PRENDAS OLVIDADAS
Salgo del portal y emprendo mi paseo hacia el lado de la tranquilidad. Eso, en mi zona, quiere decir en sentido contrario al centro comercial, a la estación de tren, a la glorieta donde vehículos de todo tipo compiten por hacerse un hueco. Avanzo por la calle, que está casi desierta en la mañana de puente, y cuyas aceras brillan a causa de la lluvia nocturna. Voy en dirección al parque y para ello tengo que pasar frente a un colegio público. Me gusta hacerlo: siempre que me acerco por allí pienso en lo felices que deben de ser los maestros y los alumnos de una escuela que tiene la singular fortuna de estar construida dentro de un parque. En la dicha de salir a hacer ejercicio por los senderos flanqueados de vegetación; en las ventajas de aprender sobre la naturaleza con solo trasponer la verja del colegio.

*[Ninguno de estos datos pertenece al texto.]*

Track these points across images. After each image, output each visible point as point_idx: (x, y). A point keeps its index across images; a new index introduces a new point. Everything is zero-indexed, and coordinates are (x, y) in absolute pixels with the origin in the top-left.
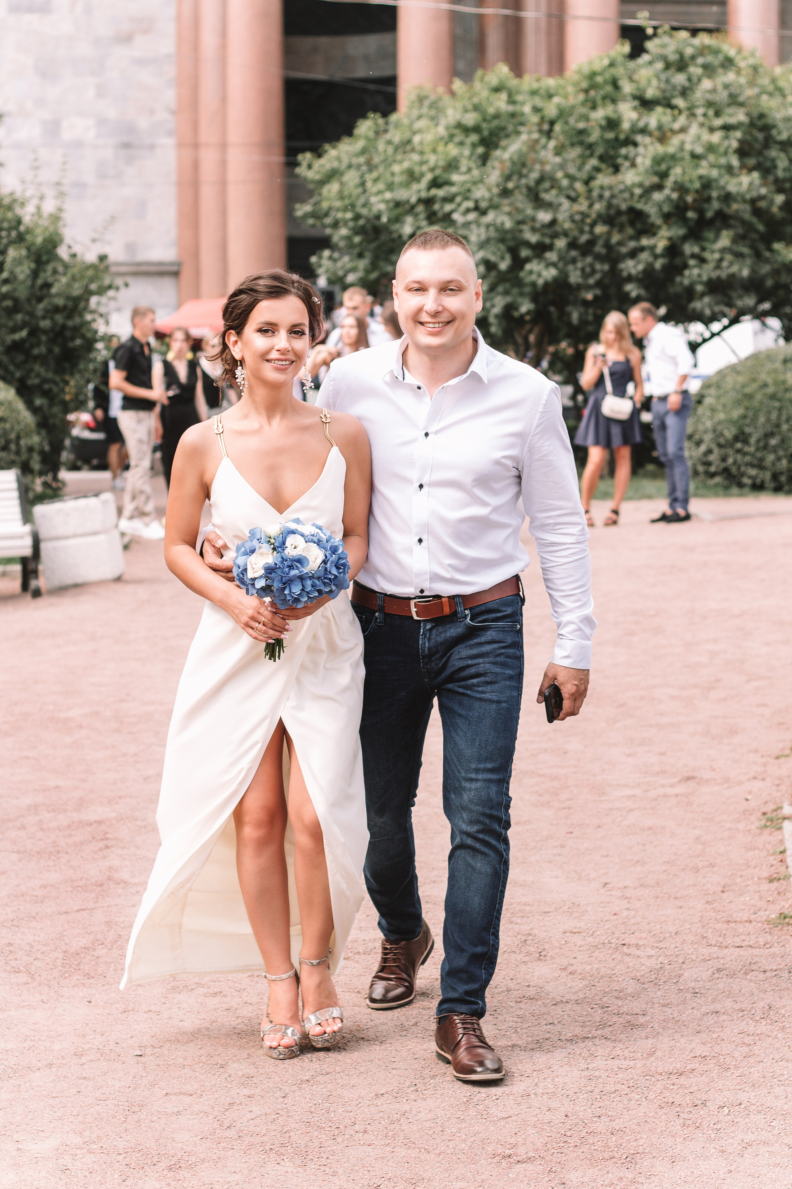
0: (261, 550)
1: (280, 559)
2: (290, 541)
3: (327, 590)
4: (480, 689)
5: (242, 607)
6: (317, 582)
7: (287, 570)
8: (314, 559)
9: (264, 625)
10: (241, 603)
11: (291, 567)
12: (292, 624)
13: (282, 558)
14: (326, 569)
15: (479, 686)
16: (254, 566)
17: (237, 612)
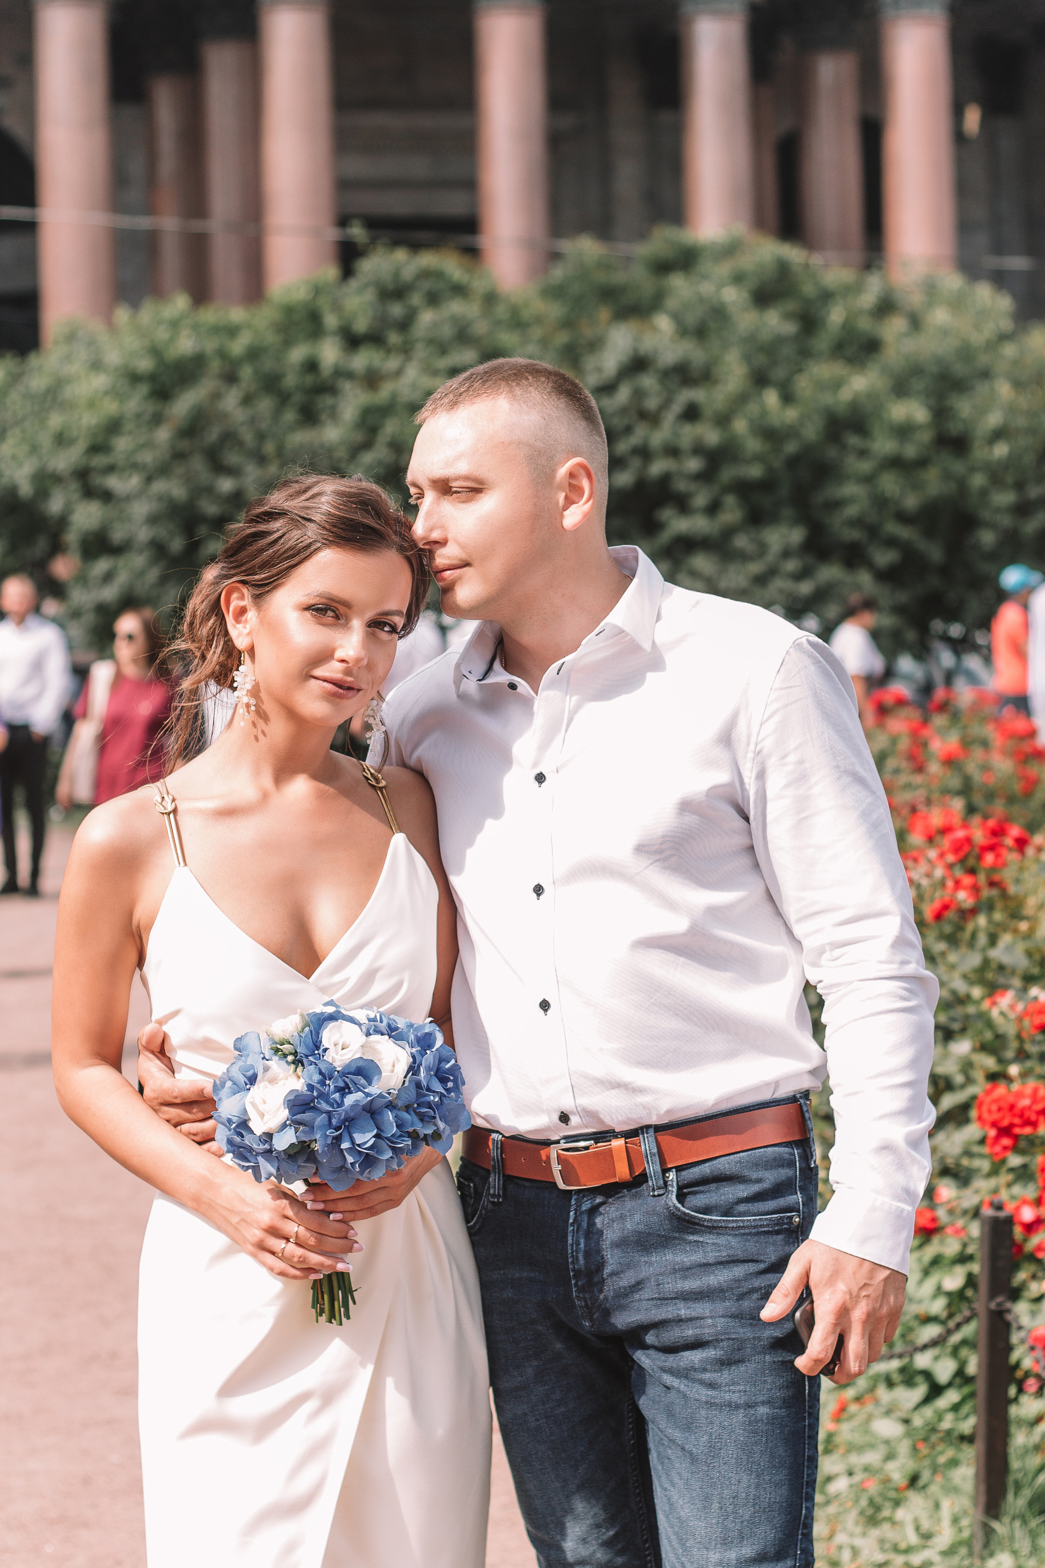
0: (269, 1074)
1: (317, 1077)
2: (329, 1036)
3: (429, 1131)
4: (707, 1376)
5: (247, 1209)
6: (406, 1116)
7: (337, 1096)
8: (390, 1067)
9: (297, 1244)
10: (242, 1200)
11: (344, 1090)
12: (361, 1229)
13: (321, 1073)
14: (418, 1085)
15: (705, 1370)
16: (262, 1107)
17: (235, 1220)
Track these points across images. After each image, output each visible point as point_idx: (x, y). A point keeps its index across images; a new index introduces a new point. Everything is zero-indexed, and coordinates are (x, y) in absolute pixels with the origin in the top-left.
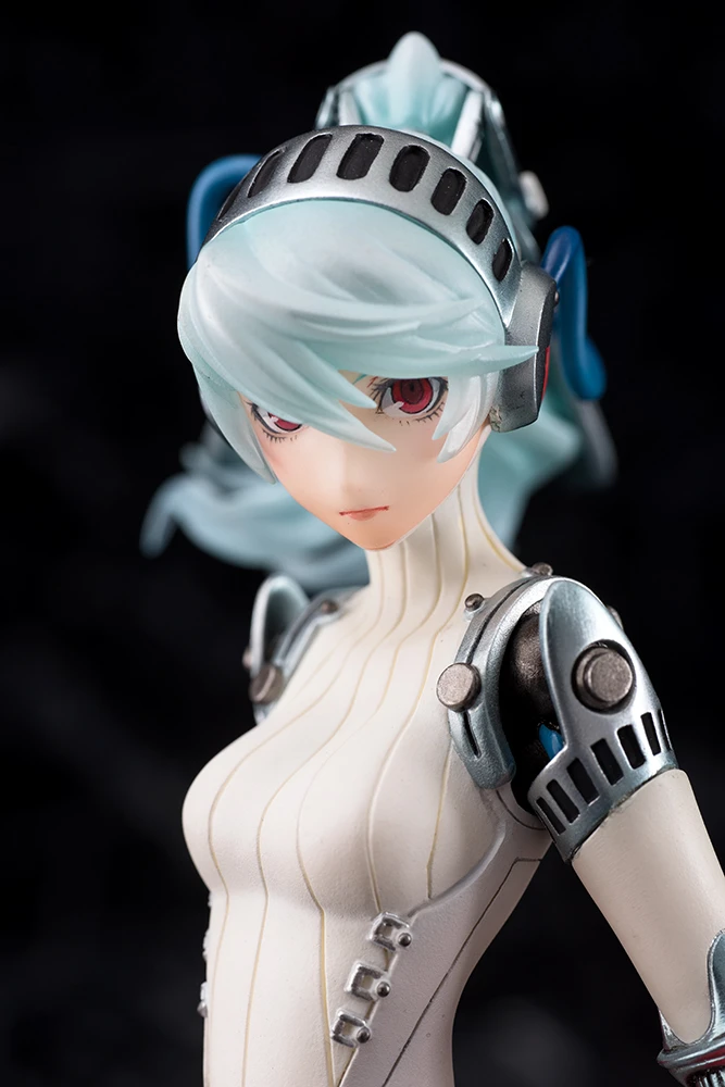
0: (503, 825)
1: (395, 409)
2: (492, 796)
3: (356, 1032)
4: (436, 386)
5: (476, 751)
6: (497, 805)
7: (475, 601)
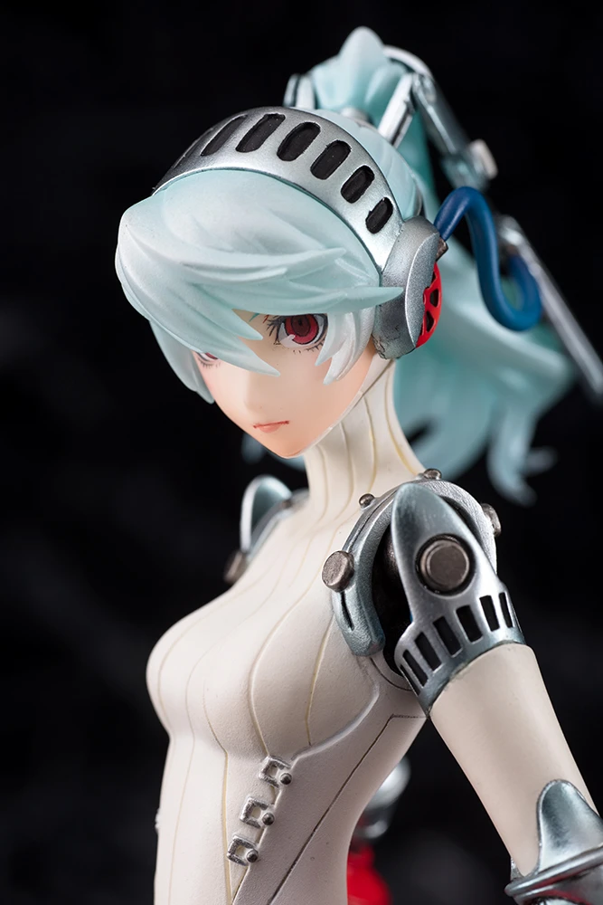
0: (377, 687)
1: (288, 340)
2: (366, 662)
3: (247, 853)
4: (320, 321)
5: (351, 625)
6: (371, 670)
7: (367, 500)
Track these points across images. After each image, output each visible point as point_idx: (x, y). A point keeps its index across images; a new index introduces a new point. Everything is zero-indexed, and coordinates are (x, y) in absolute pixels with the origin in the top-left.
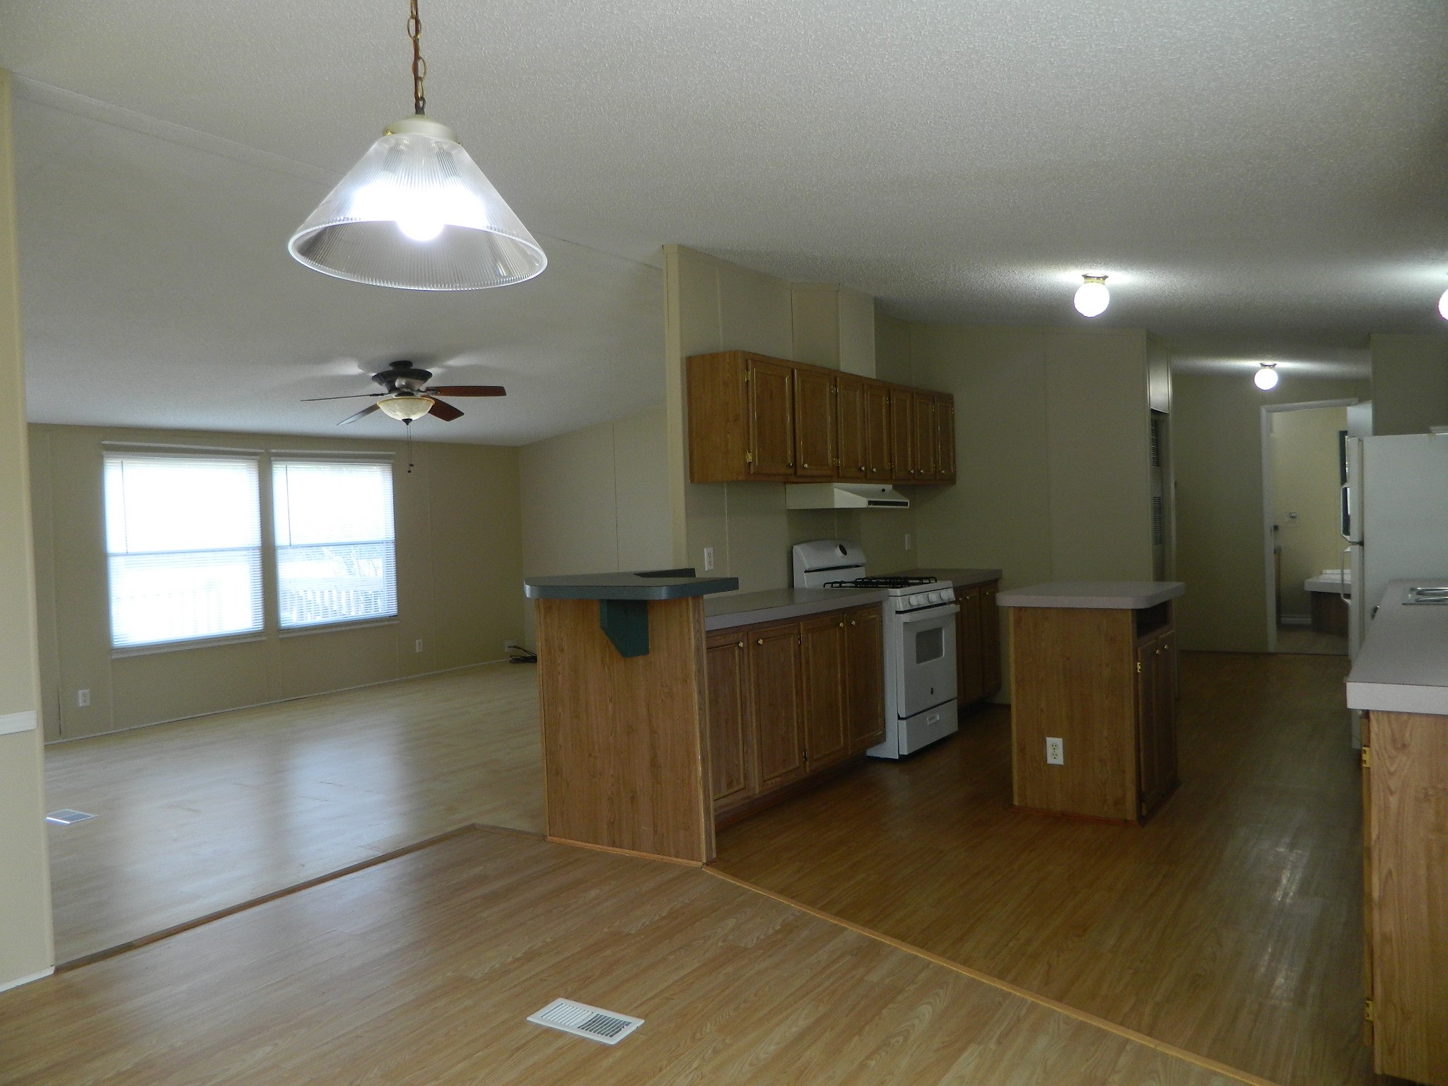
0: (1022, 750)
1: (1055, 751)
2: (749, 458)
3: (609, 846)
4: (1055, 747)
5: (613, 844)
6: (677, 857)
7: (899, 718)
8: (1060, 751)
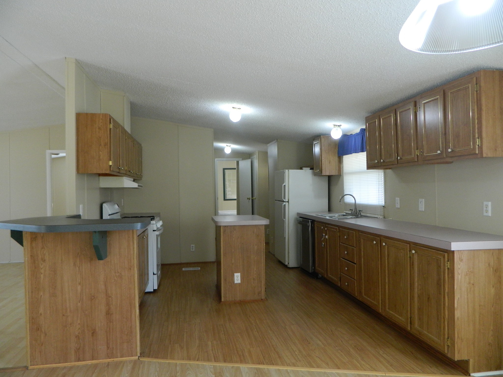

Jamás he coincidido, sin embargo, con los habitantes de ese paraíso escolar: mis ratos libres son también los suyos y siempre veo el edificio solo y silencioso.
Esta húmeda mañana de puente, el patio del colegio no está tan vacío como de costumbre. Sus habitantes habituales, esos escolares a los que solo puedo imaginar, se han marchado de vacaciones, pero han dejado detrás de sí una parte de ellos. Hay una hilera de prendas de vestir que están colgadas en fila sobre los listones de madera de una pequeña valla. Son casi todas prendas de abrigo, anoraks, una sudadera, una cazadora vaquera con forro de borreguito. Uno se pregunta cómo sus propietarios han podido marcharse alegremente sin ellas en esta temporada desapacible que se ha instalado en Madrid. Bendita edad.
Tampoco ha estado muy previsor el adulto que ha montado la oficina de objetos perdidos al aire libre y se ha marchado de puente sin tener en cuenta la alta probabilidad de lluvia. Ahora las prendas se muestran húmedas y mustias, algunas adornadas por hojas caídas de los árboles cercanos. He sacado el móvil para inmortalizar la escena, que en un principio me ha hecho sonreír, pero ahora, mientras cuelo el teléfono por un hueco de la alambrada, percibo algo triste en estas chaquetas sin dueño, en estas ropas desmayadas sobre la valla de vivos colores. Pienso en el final de la infancia, en los objetos que nos fueron queridos y que desaparecieron sin saber cómo, en las prendas que recordamos por las fotografías pero cuyo destino ignoramos, en los restos de los días felices olvidados en armarios y trasteros, en casas en las que no volveremos a entrar y que ya solo podemos recorrer en sueños. Aprieto el botón de la pantalla y la imagen queda detenida. Me guardo el móvil en el bolso y me alejo por la calle mojada. No cabe duda de que, como el tiempo de Madrid, mi ánimo se ha vuelto desapacible.